Мы киваем в знак благодарности и, стараясь не шуметь, выбираемся из дома.
Идём обратно к своим.
Кишлак остаётся позади, но путь обратно ещё опаснее. В любой момент могут раздаться выстрелы.
Мы передвигаемся рывками — от одного укрытия к другому. Каждый куст, каждый камень кажутся враждебными.
Вдруг Семён поднимает руку, сигнализируя остановиться. Мы приседаем. Где-то вдалеке раздаётся звук — может, собака, а может, что-то более опасное.
Мы замираем,
Ветер усиливается, поднимая в лицо песок. Я прищуриваюсь, но продолжаю смотреть в темноту. Через минуту Гусев оборачивается, машет рукой — «Чисто».
Мы продолжаем свой путь, но вдруг чувствуем запах дыма. Сердце замирает. Это может быть костер моджахедов.
Сворачиваем в сторону, стараясь обойти опасное место.
Ноги начинают подкашиваться, и дыхание становится тяжелее. Наконец добираемся до расщелины, где можно на секунду присесть и перевести дух. Семён делает глоток воды из фляги, затем протягивает мне.
— Ещё чуть-чуть, и выйдем, — шепчу я.
— Только бы не нарваться, — отвечает он, оглядываясь.
Последние шаги до нашего укрытия кажутся самыми длинными. Мы перебегаем по одному, прикрывая друг друга, пока не достигаем безопасного места.
Солнце уже начинает окрашивать небо в бледные краски. Светает.
— Успели, — выдыхает прапорщик Гусев, садясь на землю.
Молча киваю, чувствуя, как тяжесть напряжения понемногу отступает.
Спим пару часов.
Утром, разделив еду, молча перекусываем. Передаем фляжку воды из рук в руки, каждый делает по нескольку глотков воды.
Нас восемь здоровых мужиков — и принесенная еда и вода исчезают практически на глазах.
Слишком мало.
Но всяко лучше, чем ничего.
А главное — это весть о том, что в соседнем кишлаке, возможно, в плену находится именно пропавший отряд лейтенанта Соколова, который мы ищем.
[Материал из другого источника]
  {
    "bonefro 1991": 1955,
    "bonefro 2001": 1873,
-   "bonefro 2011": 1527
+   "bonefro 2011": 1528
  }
Выходим в путь с первыми лучами солнца, когда горы едва начинают окрашиваться золотым светом. Идём по пыльной дороге, которая больше походит на русло пересохшего ручья, крутые подъёмы, где ноги проваливались в гравий.
Наш проводник — Шад молчаливо идёт впереди, иногда оборачиваясь, чтобы проверить, все ли успевают за ним. У него обветренное лицо, как старая кожа, и глаза тёмные, настороженные, будто он слышит и видит больше, чем мы.
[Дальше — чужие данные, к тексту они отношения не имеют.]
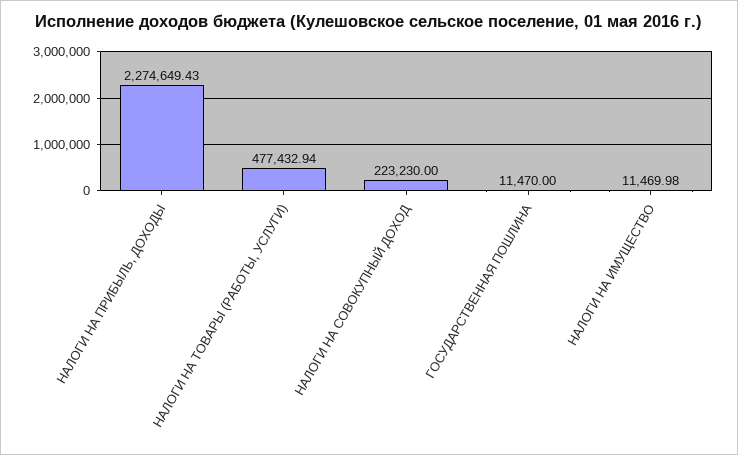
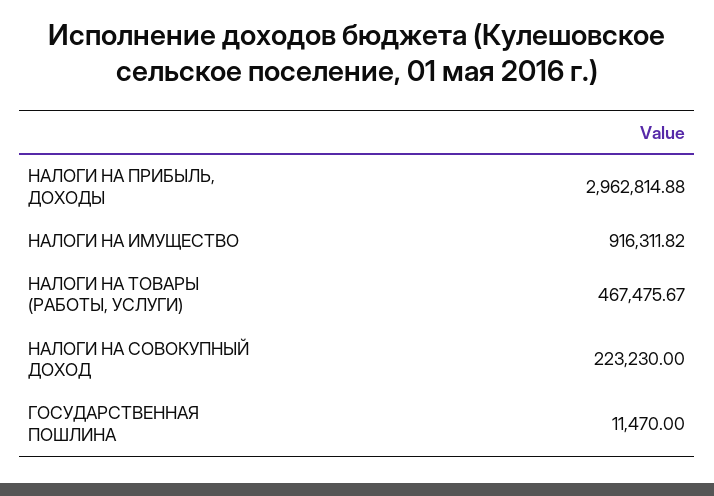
  {
-   "НАЛОГИ НА ПРИБЫЛЬ, ДОХОДЫ": 2274649.43,
+   "НАЛОГИ НА ПРИБЫЛЬ, ДОХОДЫ": 2962814.88,
-   "НАЛОГИ НА ТОВАРЫ (РАБОТЫ, УСЛУГИ)": 477432.94,
+   "НАЛОГИ НА ТОВАРЫ (РАБОТЫ, УСЛУГИ)": 467475.67,
    "НАЛОГИ НА СОВОКУПНЫЙ ДОХОД": 223230,
    "ГОСУДАРСТВЕННАЯ ПОШЛИНА": 11470,
-   "НАЛОГИ НА ИМУЩЕСТВО": 11469.98
+   "НАЛОГИ НА ИМУЩЕСТВО": 916311.82
  }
Спустя несколько часов достигаем кишлака. Это крохотное поселение, штук тридцать глинобитных домов, тесно стоящих друг к другу, между ними узкие улочки, заполненные домашними животными, детьми и стариками.
На подходе нас встречают сдержанно.
Женщины, завидев нас, поспешно прячутся в домах, а мужчины, наоборот, выходят, переглядываясь между собой.
Один из них, пожилой афганец в длинной тёмной рубахе и с чётками в руках, обращается к Шаду. Они долго говорят на своём языке, и только потом наш проводник поворачивается к нам.
— Это староста кишлака, Наджибулла. Он говорит, что слышал про русских, которых держат в доме на краю. Говорит, те трое, что их захватили, — чужаки, не отсюда. Они пришли недавно, запугали жителей. Люди боятся.